Al riguardo viene richiamato il consolidato orientamento giurisprudenziale che ammette l’esperibilità dell’azione finalizzata all’accertamento della natura simulata di un negozio giuridico dissimulante una donazione, anche prima dell’apertura della successione del donante, allo scopo di poter esercitare utilmente il rimedio di cui all’art. 563 cod. civ. (Cass. Civ., Sez. 1, Sentenza n. 11012 del 09/05/2013). L’azione di simulazione è in tal caso diretta al circoscritto scopo di conseguire una pronuncia di accertamento che costituisca, a sua volta, il presupposto necessario affinché si possa notificare, e soprattutto trascrivere, l’atto di opposizione di cui all’art. 563, quarto comma, cod. civ..
Come nel caso di specie, è ben possibile che il fine liberale sia perseguito mediante la messa a disposizione, da parte del disponente, di una somma di denaro necessaria a consentire, da parte del ricevente, l’acquisto di un bene immobile. In tali ipotesi, occorre distinguere il caso in cui la liberalità abbia ad oggetto il denaro, poi eventualmente utilizzato dal donatario per l’acquisto di un immobile, da quello in cui il donante fornisca il denaro, quale mezzo per l’acquisto dell’immobile, che – in tale evenienza – costituisce esso stesso l’oggetto della donazione, in funzione dello stretto collegamento esistente tra elargizione del denaro ed acquisto del cespite. Nel richiamare i propri precedenti conformi , la Suprema Corte, giunge ad affermare (forse troppo semplicisticamente) che “nella ricorrenza della seconda ipotesi, evidentemente, si potrebbe ipotizzare un margine di esperibilità del rimedio di cui all’art. 563, primo comma, cod. civ., poiché esso –nell’assicurare la restituzione del bene – presuppone logicamente che la liberalità abbia ad oggetto quest’ultimo, e non il denaro utilizzato per il suo acquisto. Dal che consegue che, per poter esercitare l’azione di accertamento della natura simulata di un negozio dispositivo avente ad oggetto un immobile, in funzione dell’esperimento del rimedio di cui all’art. 563, quarto comma, cod. civ., a sua volta finalizzato al successivo avvio della domanda di restituzione ex art. 563, primo comma cod. civ., l’attore è tenuto a dimostrare che la liberalità indiretta abbia avuto ad oggetto direttamente il bene, e non invece il denaro, o altro valore, utilizzato per realizzare il successivo acquisto di un immobile”; per poi concludere che “in linea teorica, quindi, l’azione di simulazione di un contratto dissimulante una donazione di un bene immobile può essere esperita, (…) anche prima dell’apertura della successione (…), allo specifico scopo di consentire l’opposizione di cui all’art. 563, quarto comma, cod. civ. e di rendere, in futuro, possibile l’esperimento della domanda di restituzione del bene donato”.

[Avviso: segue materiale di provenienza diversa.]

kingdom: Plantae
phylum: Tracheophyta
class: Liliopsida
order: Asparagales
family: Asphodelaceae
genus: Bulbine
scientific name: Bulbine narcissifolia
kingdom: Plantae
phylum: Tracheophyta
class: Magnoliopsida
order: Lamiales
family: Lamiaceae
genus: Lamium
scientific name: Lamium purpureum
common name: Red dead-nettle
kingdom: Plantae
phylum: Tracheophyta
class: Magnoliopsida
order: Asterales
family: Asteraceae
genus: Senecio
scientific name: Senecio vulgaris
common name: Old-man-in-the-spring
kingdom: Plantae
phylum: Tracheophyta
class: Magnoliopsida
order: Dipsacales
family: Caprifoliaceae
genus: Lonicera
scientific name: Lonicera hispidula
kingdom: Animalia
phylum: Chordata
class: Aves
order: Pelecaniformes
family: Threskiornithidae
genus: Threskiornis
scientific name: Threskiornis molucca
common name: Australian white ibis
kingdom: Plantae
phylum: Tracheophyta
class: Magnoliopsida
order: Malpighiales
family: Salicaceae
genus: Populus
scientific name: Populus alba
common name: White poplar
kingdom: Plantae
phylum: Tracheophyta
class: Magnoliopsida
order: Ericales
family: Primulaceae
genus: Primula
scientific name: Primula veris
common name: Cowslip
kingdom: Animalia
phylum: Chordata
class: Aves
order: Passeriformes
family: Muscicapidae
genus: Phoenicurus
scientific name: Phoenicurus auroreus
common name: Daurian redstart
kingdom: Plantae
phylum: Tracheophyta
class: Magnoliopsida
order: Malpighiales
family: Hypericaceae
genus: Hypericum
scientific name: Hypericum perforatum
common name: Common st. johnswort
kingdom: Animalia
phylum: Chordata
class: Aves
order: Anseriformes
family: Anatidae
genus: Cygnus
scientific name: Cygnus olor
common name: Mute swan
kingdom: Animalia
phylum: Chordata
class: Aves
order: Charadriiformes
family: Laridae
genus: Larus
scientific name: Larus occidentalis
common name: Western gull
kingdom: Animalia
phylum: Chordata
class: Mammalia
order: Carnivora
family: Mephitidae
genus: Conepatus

[3] Se da tali prime considerazioni potrebbe, prima facie, discendere l’accoglimento delle istanze di Tizio, gli Ermellini precisano come quest’ultimo abbia proposto, nel 2012, un’azione di simulazione avverso due atti stipulati e trascritti rispettivamente nel 1972 e 1973.
Al momento dell’esercizio della domanda, quindi, era ampiamente decorso il termine di venti anni dal compimento e dalla trascrizione dell’atto di liberalità, o presunto tale.
Nell’ottica del ricorrente, tale questione non aveva rilievo, in quanto la novella del 2005, non prevedendo alcuna disposizione transitoria, doveva ritenersi applicabile a tutte le donazioni eseguite prima dell’entrata in vigore della legge n. 80 del 2005, a prescindere dalla loro data. Il termine ventennale sarebbe dovuto decorrere, anche per le donazioni anteriori, dalla data di entrata in vigore della richiamata novella.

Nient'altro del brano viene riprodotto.